**AIM OF THE TASK**
Each line from the one containing "thumb cmc: (398, 394)" through the end of the records below must be repeated exactly, and no other line.

**MATERIAL FOR THIS EXERCISE**
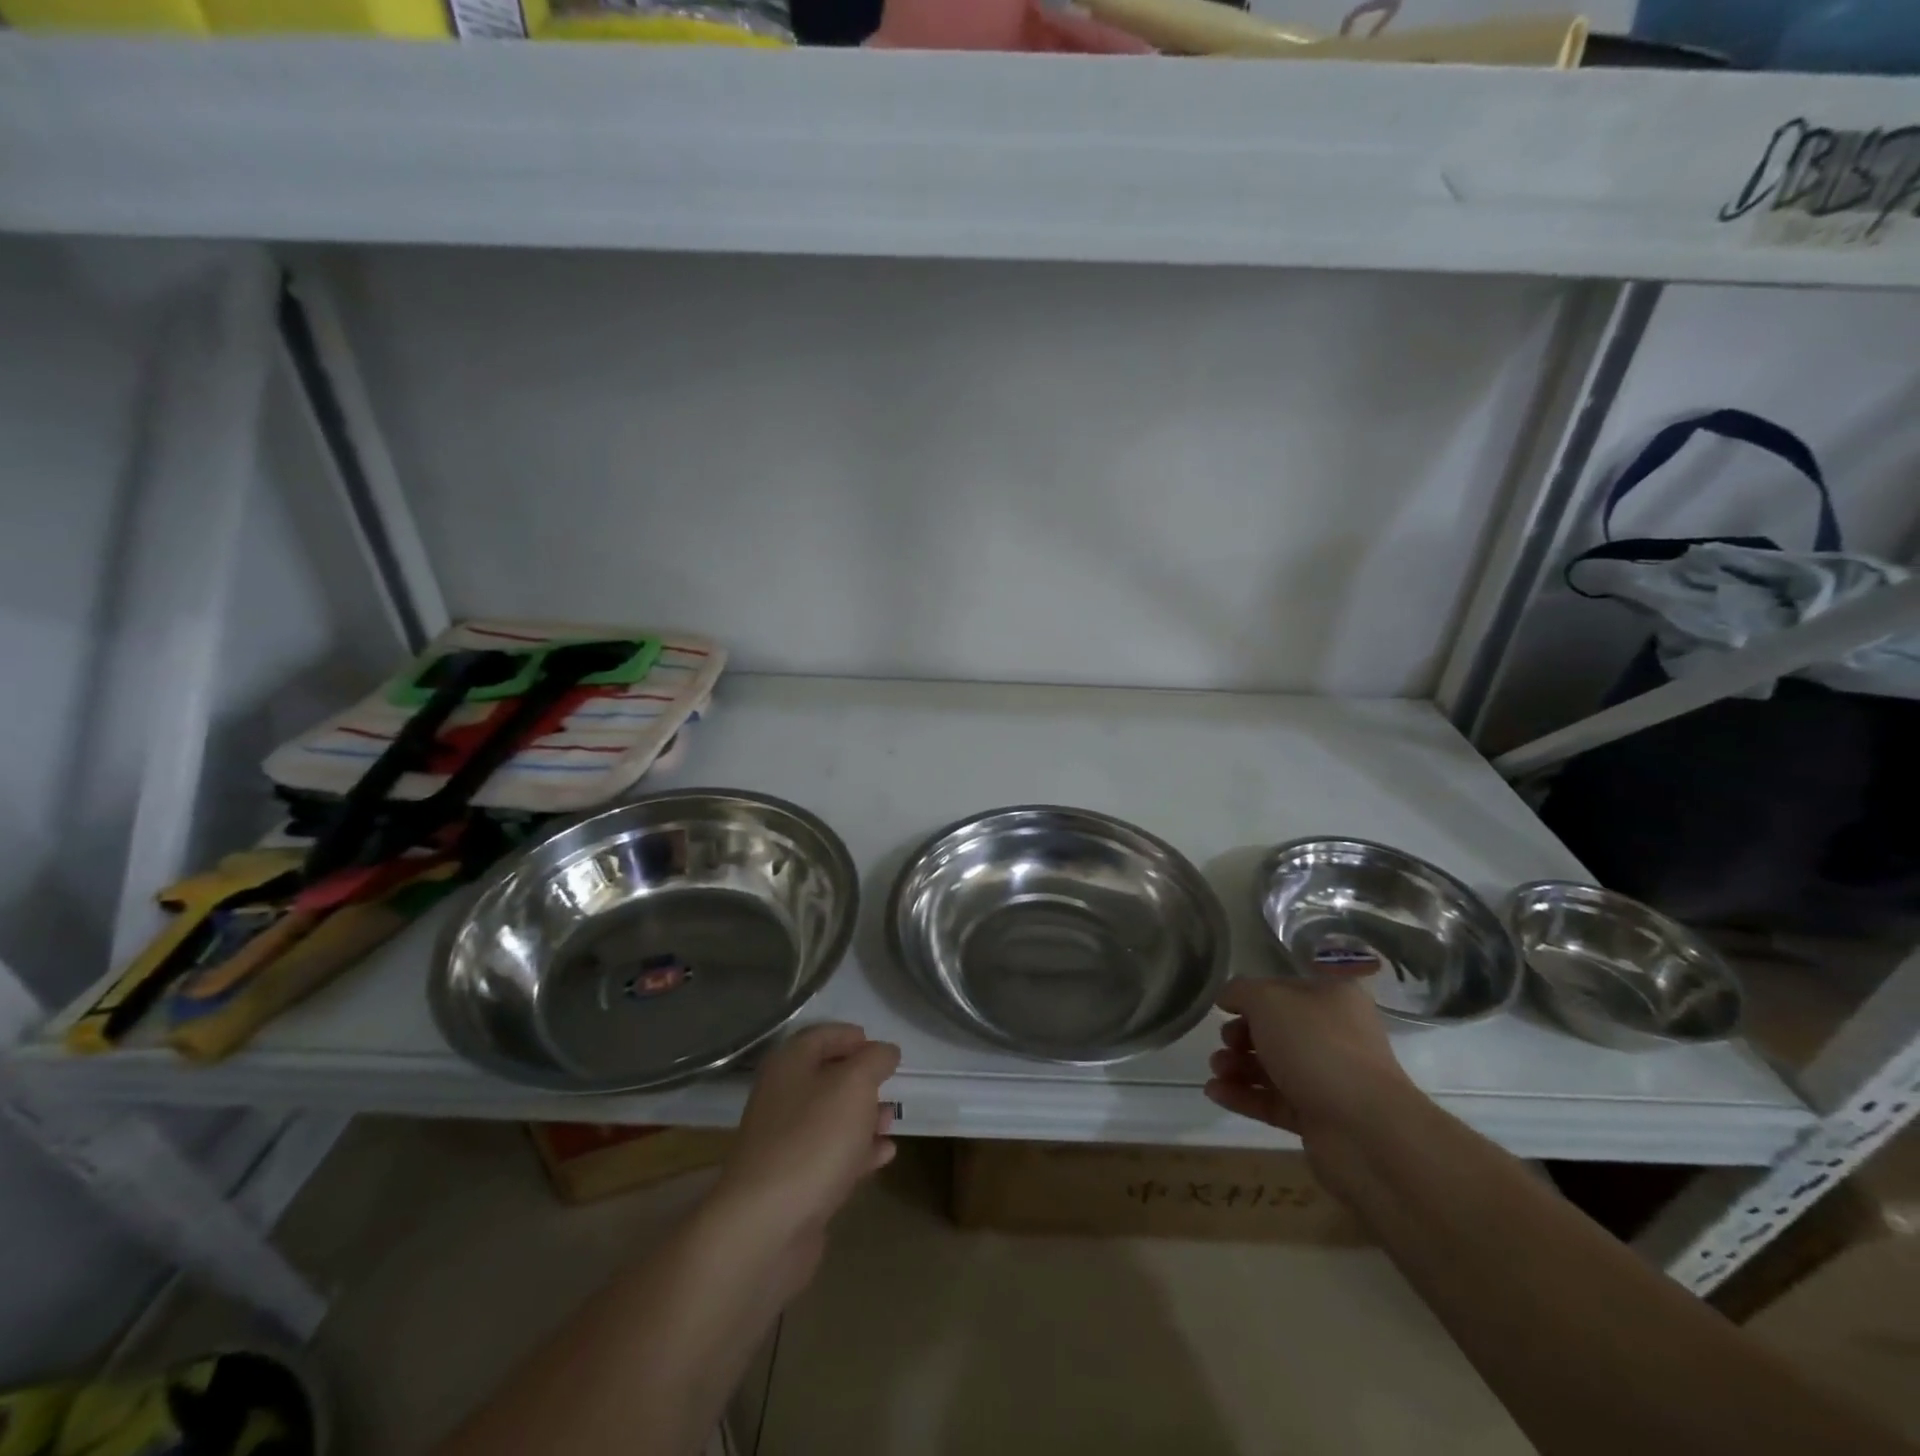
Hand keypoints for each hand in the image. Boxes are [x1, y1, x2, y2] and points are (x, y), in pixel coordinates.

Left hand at [712, 1023, 900, 1252]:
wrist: (766, 1225)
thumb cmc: (813, 1138)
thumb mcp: (854, 1085)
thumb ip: (874, 1060)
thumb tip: (885, 1051)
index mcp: (789, 1065)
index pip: (820, 1036)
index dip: (850, 1036)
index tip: (879, 1046)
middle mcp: (782, 1098)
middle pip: (825, 1077)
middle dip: (861, 1080)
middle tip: (890, 1083)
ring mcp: (786, 1143)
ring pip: (830, 1119)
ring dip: (863, 1117)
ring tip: (891, 1120)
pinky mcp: (795, 1183)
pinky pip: (831, 1157)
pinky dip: (859, 1152)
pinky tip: (885, 1154)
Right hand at [1204, 977, 1412, 1146]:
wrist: (1365, 1130)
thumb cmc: (1316, 1047)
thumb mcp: (1268, 1001)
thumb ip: (1241, 991)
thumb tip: (1228, 997)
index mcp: (1332, 998)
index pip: (1282, 989)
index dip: (1251, 996)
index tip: (1223, 1009)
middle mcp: (1334, 1035)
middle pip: (1276, 1030)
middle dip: (1241, 1035)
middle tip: (1224, 1043)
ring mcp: (1328, 1078)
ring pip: (1273, 1066)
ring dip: (1238, 1066)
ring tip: (1216, 1070)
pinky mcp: (1318, 1117)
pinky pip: (1274, 1100)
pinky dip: (1244, 1096)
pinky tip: (1215, 1092)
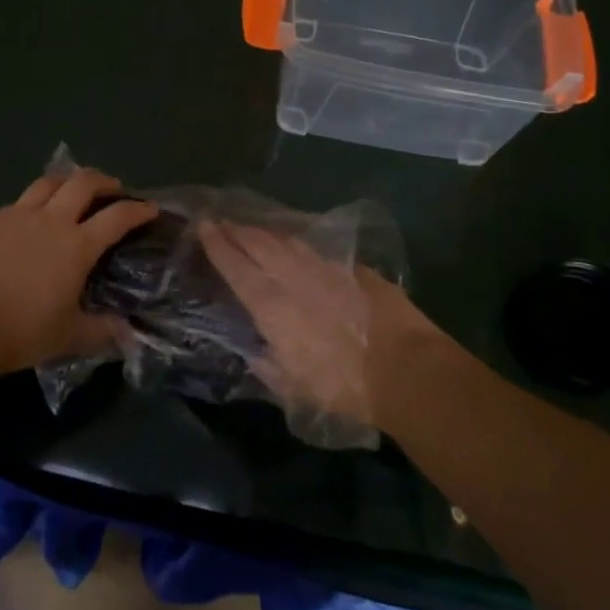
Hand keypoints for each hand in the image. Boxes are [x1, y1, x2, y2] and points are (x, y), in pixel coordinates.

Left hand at [0, 167, 158, 374]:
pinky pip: (19, 201)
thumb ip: (102, 331)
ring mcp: (17, 216)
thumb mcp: (69, 337)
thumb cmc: (21, 331)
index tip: (150, 208)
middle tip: (113, 189)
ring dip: (67, 181)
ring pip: (48, 182)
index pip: (118, 217)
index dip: (138, 209)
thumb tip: (128, 334)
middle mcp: (51, 221)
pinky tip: (30, 218)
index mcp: (77, 245)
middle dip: (104, 181)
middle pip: (83, 182)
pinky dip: (35, 202)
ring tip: (72, 190)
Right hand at [197, 222, 436, 434]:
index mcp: (272, 307)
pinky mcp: (353, 269)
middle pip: (259, 245)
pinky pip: (316, 249)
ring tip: (252, 228)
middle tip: (222, 220)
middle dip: (237, 231)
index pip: (237, 268)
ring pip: (287, 242)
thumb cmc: (344, 387)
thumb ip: (269, 367)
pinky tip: (295, 243)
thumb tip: (255, 353)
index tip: (204, 227)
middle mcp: (294, 279)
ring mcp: (325, 269)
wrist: (405, 369)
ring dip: (265, 232)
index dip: (218, 246)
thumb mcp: (295, 389)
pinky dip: (298, 243)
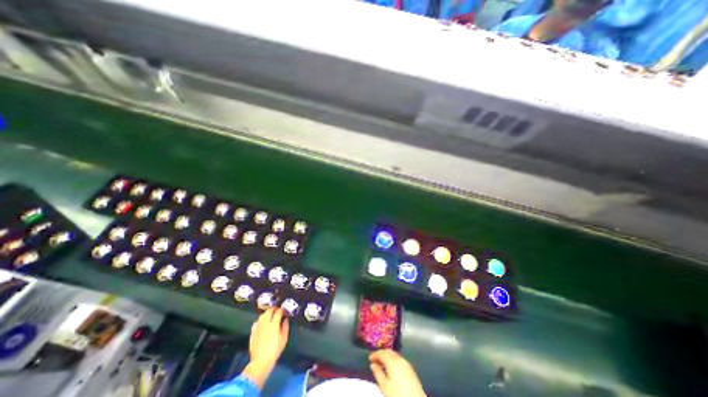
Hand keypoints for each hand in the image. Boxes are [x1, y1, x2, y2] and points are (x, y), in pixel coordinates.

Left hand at [248, 307, 286, 368]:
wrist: (261, 361)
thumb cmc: (275, 350)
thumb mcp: (284, 338)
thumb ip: (285, 326)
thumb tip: (285, 319)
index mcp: (274, 324)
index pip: (278, 312)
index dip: (282, 309)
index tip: (284, 310)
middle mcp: (265, 323)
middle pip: (269, 311)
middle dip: (274, 309)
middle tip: (278, 310)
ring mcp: (258, 328)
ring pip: (262, 315)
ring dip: (267, 313)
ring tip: (270, 314)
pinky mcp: (253, 333)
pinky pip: (256, 323)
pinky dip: (260, 320)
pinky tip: (262, 323)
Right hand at [371, 350, 425, 396]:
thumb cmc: (398, 394)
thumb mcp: (385, 386)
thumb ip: (378, 373)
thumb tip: (373, 365)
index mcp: (392, 361)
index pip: (382, 353)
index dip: (375, 354)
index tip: (369, 358)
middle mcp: (399, 359)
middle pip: (389, 351)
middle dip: (381, 353)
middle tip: (375, 359)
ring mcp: (406, 363)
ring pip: (394, 354)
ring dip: (387, 356)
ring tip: (381, 363)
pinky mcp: (410, 368)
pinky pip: (399, 359)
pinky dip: (393, 360)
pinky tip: (390, 367)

**FINAL ANSWER**
thumb cmc: (398, 394)
thumb mcp: (385, 386)
thumb ip: (378, 373)
thumb tip: (373, 365)
index mcp: (392, 361)
index pip: (382, 353)
index dip: (375, 354)
index tip: (369, 358)
middle mcp: (399, 359)
middle pip: (389, 351)
middle dip: (381, 353)
middle tip: (375, 359)
ring mcp: (406, 363)
ring pip: (394, 354)
ring dip: (387, 356)
ring tip: (381, 363)
pinky mcp: (410, 368)
pinky pip: (399, 359)
pinky dip: (393, 360)
pinky tip: (390, 367)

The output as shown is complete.